Start of Data under study

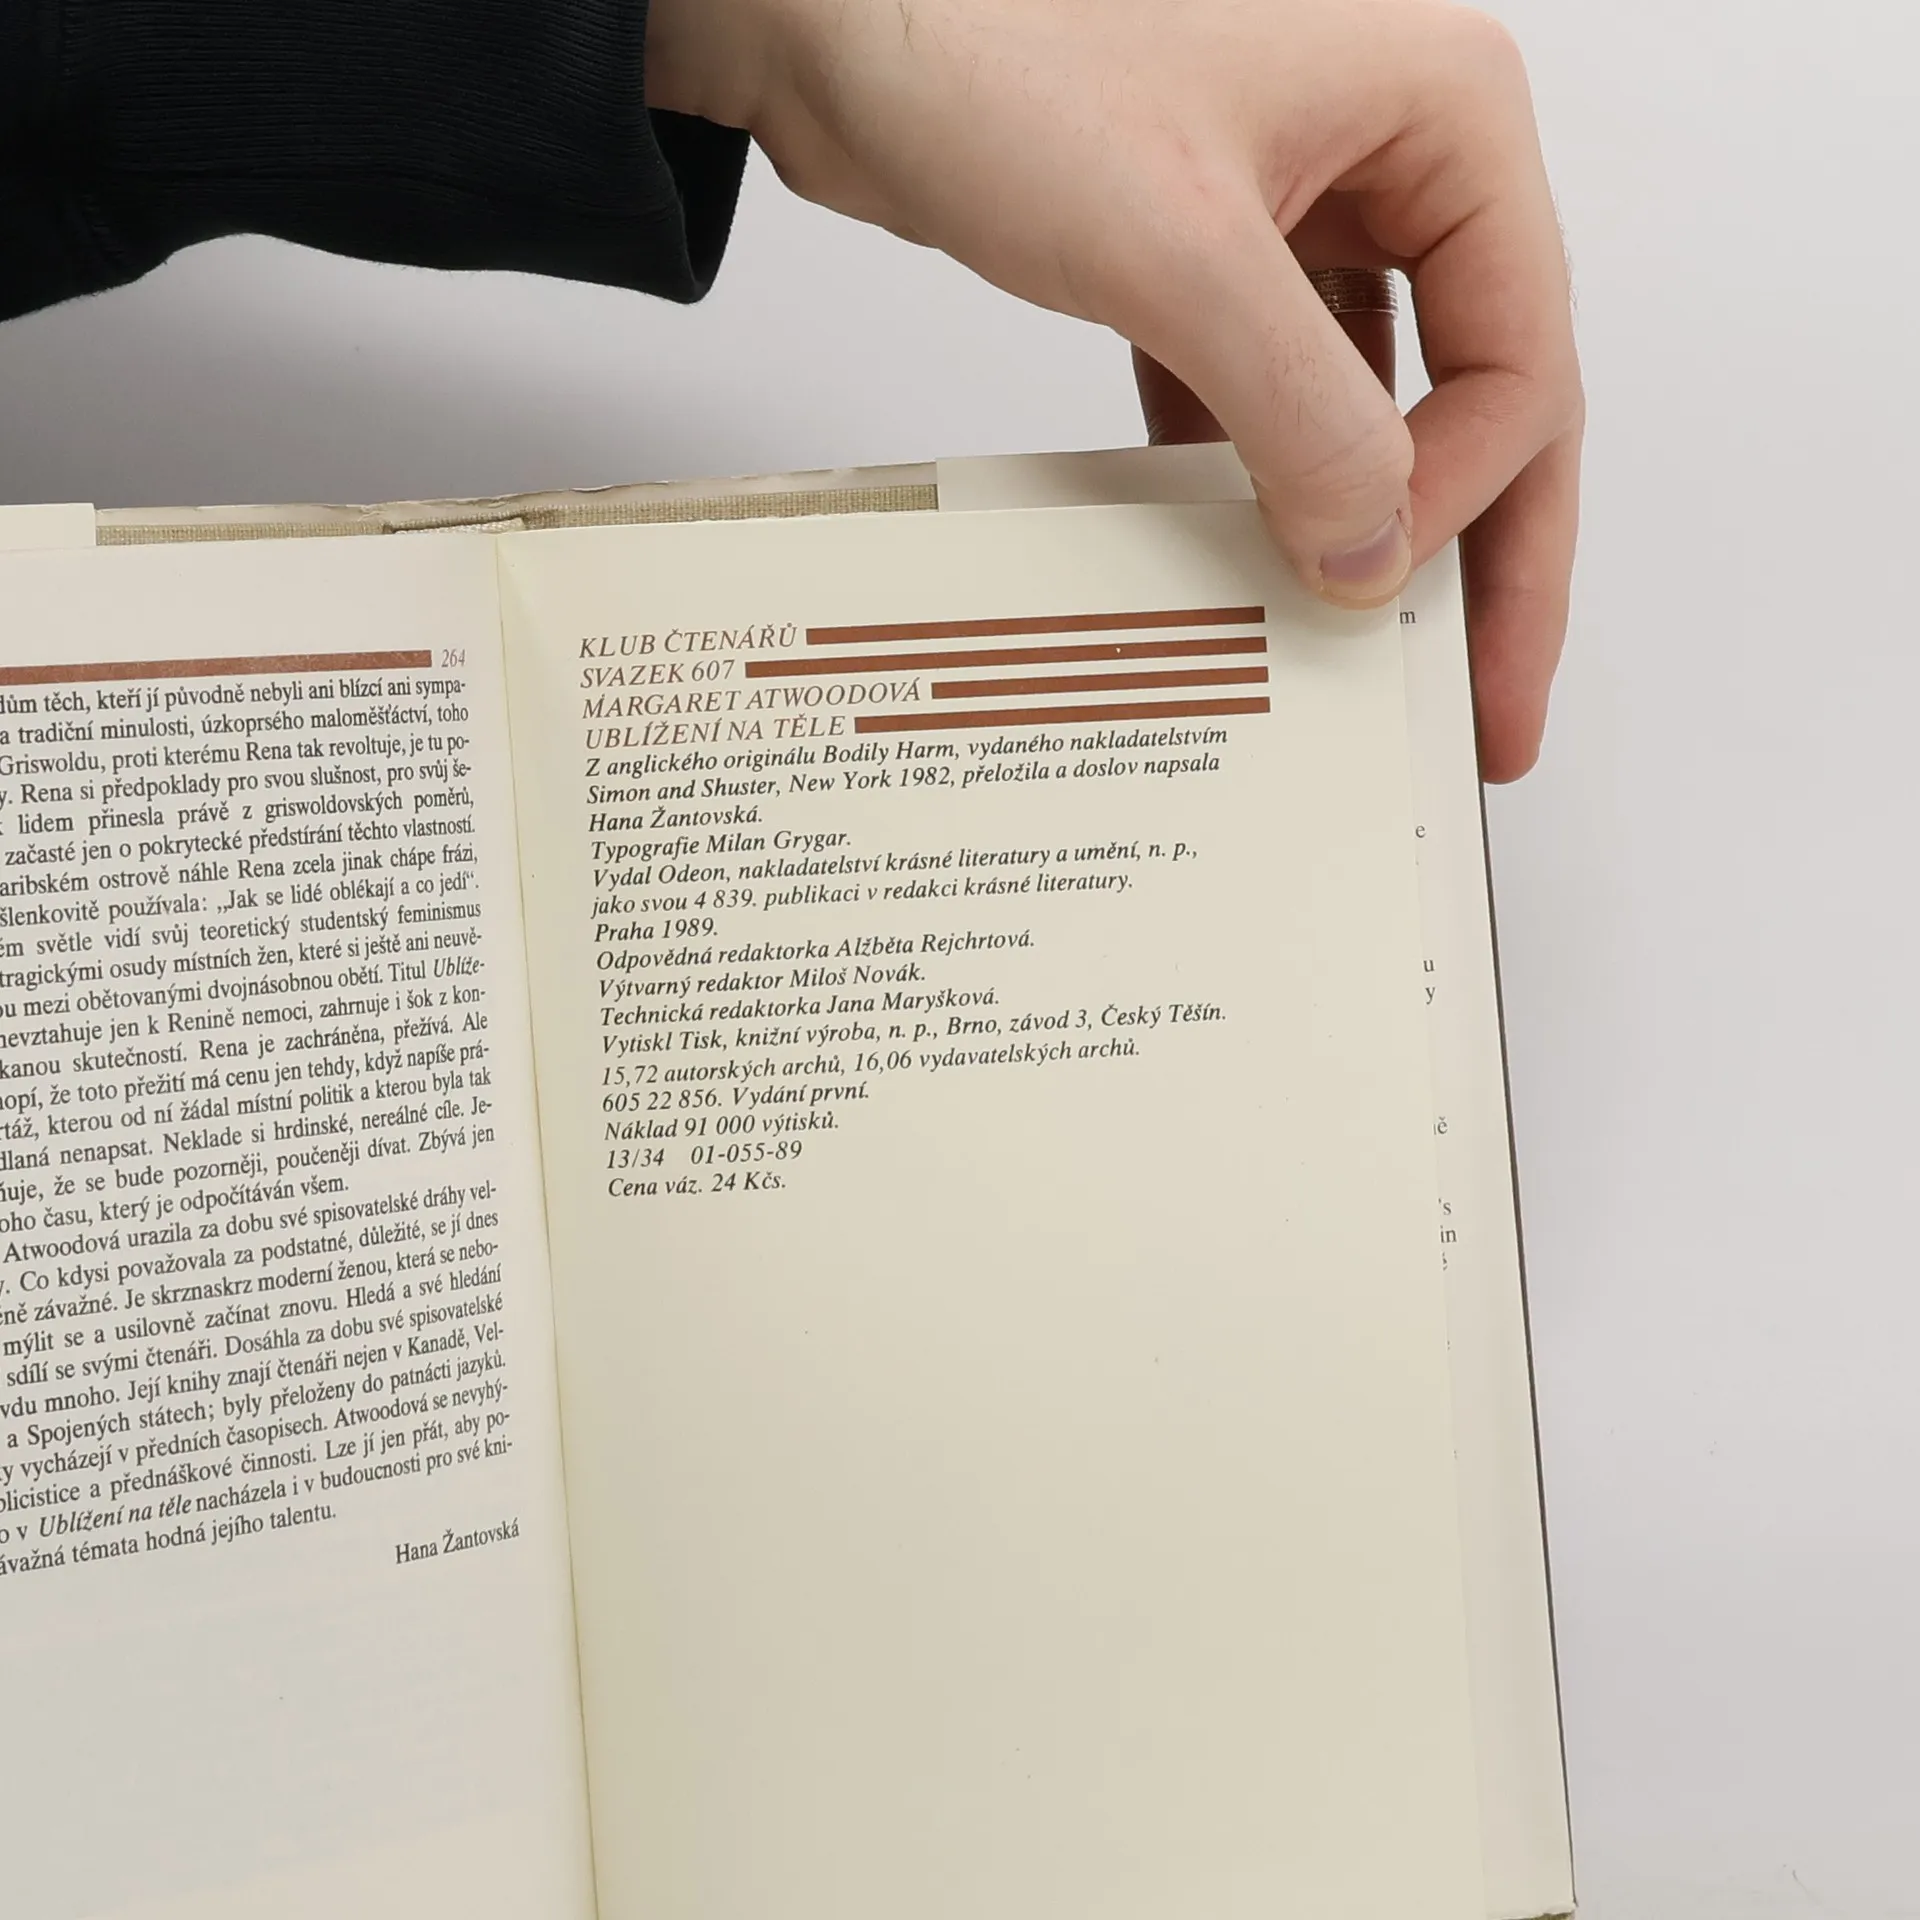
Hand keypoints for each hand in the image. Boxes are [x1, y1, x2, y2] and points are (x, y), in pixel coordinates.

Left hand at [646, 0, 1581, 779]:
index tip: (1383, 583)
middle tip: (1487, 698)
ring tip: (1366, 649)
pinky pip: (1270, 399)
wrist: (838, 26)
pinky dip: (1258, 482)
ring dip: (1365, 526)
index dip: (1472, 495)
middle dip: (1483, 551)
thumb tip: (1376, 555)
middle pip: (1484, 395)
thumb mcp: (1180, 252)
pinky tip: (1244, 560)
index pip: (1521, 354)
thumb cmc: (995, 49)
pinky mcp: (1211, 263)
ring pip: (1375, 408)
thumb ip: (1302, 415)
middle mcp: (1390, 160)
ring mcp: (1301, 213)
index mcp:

End of Data under study

Action item - All lines starting at the one holding "middle tip: (1487, 698)" and ending at the last line above must be output exactly, and no other line may appear.

Your solution -
middle tip: (1487, 698)
ring tip: (1366, 649)
pinky pip: (1270, 399)
wrist: (838, 26)
pinky dip: (1258, 482)
ring dip: (1365, 526)
index dip: (1472, 495)
middle dip: (1483, 551)
thumb tip: (1376, 555)
middle pip: (1484, 395)
thumb mcp: (1180, 252)
pinky tip: (1244, 560)
index pip: (1521, 354)
thumb cmc: (995, 49)
pinky mcp: (1211, 263)
ring pip: (1375, 408)
thumb ip: (1302, 415)
middle mcp: (1390, 160)
ring mcp: (1301, 213)
index mcp:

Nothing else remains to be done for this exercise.